Stated problem
Reproduce, without any change, the stretch from the start of the records through the line that contains "white balance: red 1.042, blue 1.17".

-- Begin Entries --

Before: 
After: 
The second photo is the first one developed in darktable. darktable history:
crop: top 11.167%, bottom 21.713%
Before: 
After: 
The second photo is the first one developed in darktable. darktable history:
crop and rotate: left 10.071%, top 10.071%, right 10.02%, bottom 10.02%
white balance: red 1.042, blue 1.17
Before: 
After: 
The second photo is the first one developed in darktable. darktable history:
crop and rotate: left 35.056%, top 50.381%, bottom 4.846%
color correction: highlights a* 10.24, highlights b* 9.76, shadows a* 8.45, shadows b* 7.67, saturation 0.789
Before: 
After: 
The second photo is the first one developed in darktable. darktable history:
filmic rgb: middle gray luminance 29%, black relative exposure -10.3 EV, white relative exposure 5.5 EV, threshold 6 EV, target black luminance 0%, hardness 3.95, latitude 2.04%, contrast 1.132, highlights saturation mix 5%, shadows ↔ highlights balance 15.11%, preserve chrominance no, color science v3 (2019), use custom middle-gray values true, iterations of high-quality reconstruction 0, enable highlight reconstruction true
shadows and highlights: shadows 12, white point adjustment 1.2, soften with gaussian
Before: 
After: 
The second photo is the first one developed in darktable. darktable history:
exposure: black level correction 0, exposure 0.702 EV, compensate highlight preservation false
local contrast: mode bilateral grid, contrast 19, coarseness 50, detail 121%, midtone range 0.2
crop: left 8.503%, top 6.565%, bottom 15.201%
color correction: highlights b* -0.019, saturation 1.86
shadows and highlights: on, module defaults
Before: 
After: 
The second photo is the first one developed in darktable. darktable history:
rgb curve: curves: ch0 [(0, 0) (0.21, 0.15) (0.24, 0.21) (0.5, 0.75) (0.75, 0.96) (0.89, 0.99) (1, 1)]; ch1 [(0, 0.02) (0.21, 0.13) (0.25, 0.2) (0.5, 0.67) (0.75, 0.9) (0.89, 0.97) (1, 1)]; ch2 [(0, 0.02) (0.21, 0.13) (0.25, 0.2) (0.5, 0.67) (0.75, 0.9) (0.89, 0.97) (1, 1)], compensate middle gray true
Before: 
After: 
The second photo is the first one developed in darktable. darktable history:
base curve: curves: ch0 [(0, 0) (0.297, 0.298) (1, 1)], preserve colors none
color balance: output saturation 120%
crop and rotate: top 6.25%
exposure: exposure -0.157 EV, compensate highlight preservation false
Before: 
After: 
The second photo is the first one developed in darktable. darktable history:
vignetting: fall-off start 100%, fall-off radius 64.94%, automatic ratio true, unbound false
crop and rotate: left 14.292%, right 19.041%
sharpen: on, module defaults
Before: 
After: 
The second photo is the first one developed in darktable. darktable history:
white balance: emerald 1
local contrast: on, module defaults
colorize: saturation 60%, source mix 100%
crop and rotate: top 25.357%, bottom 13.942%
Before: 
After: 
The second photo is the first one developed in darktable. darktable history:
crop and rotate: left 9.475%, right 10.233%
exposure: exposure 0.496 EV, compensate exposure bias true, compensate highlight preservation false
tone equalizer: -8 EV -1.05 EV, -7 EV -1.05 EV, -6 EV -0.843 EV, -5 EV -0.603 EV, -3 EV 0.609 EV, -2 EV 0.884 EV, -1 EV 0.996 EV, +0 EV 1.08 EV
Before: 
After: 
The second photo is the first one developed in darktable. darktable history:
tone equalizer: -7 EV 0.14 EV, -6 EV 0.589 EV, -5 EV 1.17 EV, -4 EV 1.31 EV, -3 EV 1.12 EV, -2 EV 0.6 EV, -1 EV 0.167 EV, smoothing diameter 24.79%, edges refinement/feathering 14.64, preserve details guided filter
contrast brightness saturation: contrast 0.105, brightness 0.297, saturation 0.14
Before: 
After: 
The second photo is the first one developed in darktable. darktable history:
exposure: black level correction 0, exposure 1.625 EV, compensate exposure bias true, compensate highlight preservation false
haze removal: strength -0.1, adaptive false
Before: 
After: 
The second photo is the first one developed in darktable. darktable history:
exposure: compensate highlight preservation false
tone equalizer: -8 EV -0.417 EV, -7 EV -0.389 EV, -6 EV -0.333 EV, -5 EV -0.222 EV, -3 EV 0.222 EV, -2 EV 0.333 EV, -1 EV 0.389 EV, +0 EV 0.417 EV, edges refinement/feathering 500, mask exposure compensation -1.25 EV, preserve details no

-- End Entries --

Result of the exercise
Before: 
After: 
The second photo is the first one developed in darktable. darktable history:
crop: top 11.167%, bottom 21.713%
Before: 
After: 
The second photo is the first one developed in darktable. darktable history:
crop and rotate: left 10.071%, top 10.071%, right 10.02%, bottom 10.02%
white balance: red 1.042, blue 1.17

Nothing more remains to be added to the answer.